FederatedRSF : Federated Random Survival Forests for Partially Overlapping Medical Data
This work addresses the practical challenge of feature-space heterogeneity in federated survival analysis for medical institutions with privacy constraints.
FederatedRSF enables privacy-preserving survival prediction across institutions with partially overlapping feature sets by aggregating locally trained survival trees and redistributing only feature-compatible trees. On the GBSG2 breast cancer dataset, the federated model achieved performance comparable to centralized training.

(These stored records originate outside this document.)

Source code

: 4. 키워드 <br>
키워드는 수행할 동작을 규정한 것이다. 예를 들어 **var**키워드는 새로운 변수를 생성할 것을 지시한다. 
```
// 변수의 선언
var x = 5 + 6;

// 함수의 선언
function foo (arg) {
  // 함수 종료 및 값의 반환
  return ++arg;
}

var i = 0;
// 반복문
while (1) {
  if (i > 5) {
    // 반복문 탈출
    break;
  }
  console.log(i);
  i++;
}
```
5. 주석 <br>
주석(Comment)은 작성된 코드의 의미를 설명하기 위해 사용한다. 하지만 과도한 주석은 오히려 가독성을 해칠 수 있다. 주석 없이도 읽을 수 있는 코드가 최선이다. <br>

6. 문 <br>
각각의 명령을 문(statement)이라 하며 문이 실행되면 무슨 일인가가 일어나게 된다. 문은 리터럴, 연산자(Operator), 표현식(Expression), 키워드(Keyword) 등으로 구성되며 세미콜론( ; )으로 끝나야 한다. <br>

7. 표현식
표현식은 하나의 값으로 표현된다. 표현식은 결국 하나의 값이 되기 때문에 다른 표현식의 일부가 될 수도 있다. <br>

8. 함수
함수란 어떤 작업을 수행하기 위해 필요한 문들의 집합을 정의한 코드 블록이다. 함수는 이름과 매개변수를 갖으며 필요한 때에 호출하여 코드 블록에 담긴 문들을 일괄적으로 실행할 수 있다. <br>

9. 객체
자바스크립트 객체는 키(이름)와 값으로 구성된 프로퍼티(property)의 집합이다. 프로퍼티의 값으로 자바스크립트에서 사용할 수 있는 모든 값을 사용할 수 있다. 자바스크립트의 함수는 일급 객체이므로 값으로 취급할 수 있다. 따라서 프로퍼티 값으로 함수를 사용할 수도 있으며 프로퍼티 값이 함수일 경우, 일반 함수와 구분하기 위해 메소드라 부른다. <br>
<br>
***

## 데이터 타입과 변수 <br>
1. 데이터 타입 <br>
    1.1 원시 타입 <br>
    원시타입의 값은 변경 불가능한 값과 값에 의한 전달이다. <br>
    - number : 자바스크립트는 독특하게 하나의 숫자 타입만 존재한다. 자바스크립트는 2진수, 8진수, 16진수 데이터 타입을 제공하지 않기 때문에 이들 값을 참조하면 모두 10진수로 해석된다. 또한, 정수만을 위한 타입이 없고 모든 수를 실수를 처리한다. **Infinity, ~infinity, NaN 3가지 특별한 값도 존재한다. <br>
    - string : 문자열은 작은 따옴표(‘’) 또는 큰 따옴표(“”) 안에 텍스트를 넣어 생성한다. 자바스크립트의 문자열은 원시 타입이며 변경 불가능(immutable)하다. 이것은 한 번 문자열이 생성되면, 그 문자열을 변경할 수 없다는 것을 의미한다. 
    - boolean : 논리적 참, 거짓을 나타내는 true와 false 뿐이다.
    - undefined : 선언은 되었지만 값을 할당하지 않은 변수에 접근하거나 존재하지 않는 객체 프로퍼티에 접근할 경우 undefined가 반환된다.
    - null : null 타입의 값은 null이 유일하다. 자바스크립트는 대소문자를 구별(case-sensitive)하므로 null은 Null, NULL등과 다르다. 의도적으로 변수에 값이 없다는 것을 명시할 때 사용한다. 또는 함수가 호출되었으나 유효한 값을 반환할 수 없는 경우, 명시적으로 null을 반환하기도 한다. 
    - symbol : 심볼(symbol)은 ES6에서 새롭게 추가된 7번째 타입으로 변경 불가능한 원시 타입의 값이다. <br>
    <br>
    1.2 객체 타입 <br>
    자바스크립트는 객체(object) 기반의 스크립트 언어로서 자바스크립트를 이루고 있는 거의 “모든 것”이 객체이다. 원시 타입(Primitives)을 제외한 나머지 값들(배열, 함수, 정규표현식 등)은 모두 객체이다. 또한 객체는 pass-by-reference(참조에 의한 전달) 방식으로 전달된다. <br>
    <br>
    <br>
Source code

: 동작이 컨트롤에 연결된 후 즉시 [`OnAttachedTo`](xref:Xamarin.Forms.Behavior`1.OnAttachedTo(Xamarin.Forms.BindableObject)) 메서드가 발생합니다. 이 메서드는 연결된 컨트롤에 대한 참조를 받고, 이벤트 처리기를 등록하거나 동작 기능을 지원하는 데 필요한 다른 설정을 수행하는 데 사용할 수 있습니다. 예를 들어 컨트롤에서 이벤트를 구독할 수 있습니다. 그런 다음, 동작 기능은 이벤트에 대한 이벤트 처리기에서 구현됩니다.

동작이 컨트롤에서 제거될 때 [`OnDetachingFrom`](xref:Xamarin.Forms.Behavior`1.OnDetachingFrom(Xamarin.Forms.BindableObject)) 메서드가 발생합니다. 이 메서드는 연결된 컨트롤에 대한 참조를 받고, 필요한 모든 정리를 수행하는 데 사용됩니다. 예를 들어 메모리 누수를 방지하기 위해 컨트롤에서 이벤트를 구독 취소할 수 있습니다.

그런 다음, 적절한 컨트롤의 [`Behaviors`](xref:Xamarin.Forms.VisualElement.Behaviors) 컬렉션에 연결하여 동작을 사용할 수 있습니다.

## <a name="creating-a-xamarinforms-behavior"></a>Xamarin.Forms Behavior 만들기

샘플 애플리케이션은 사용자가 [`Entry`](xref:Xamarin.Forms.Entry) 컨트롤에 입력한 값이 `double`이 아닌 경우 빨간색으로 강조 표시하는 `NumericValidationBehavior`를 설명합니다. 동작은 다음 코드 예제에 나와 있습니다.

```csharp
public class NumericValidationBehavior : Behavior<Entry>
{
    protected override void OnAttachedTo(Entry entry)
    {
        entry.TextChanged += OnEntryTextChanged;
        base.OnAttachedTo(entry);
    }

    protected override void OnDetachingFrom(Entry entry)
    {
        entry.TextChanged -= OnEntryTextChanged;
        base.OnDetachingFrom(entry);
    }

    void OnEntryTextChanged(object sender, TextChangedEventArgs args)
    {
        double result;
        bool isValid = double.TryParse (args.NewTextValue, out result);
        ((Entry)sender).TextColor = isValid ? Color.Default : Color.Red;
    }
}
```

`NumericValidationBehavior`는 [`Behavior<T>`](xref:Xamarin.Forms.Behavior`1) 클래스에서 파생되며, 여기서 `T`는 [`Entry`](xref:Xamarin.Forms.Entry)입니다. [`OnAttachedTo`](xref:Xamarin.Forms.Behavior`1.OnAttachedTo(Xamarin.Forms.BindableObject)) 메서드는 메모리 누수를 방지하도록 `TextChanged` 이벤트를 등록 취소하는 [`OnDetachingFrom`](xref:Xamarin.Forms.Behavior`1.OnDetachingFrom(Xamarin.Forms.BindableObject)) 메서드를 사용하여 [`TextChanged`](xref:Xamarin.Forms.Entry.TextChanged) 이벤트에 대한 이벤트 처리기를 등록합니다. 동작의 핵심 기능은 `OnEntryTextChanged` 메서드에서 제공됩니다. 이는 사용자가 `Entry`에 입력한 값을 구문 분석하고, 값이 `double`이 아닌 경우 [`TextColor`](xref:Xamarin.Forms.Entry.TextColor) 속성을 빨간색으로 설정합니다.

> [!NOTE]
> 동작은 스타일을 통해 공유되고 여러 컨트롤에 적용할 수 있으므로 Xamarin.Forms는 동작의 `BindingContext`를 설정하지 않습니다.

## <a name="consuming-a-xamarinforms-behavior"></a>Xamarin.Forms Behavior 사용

Multi-center survival prediction can improve robustness and generalizability, yet privacy regulations and institutional governance often prevent pooling patient-level clinical and genomic data across institutions. In practice, deployment is further complicated by feature-space heterogeneity, in which sites collect different covariates or use different sequencing panels, resulting in only partially overlapping feature sets. We present FederatedRSF, a Python package that implements federated random survival forests, aggregating locally trained survival trees and redistributing only feature-compatible trees to each site, enabling inference with partial overlap without sharing raw data. We evaluate FederatedRSF on the GBSG2 breast cancer cohort distributed with the scikit-survival package, simulating feature heterogeneity across clients by withholding subsets of features, and assessing discrimination using Harrell's concordance index (C-Index) under repeated cross-validation and site-splits. The results demonstrated that the federated model can achieve performance comparable to that of the centralized training setting.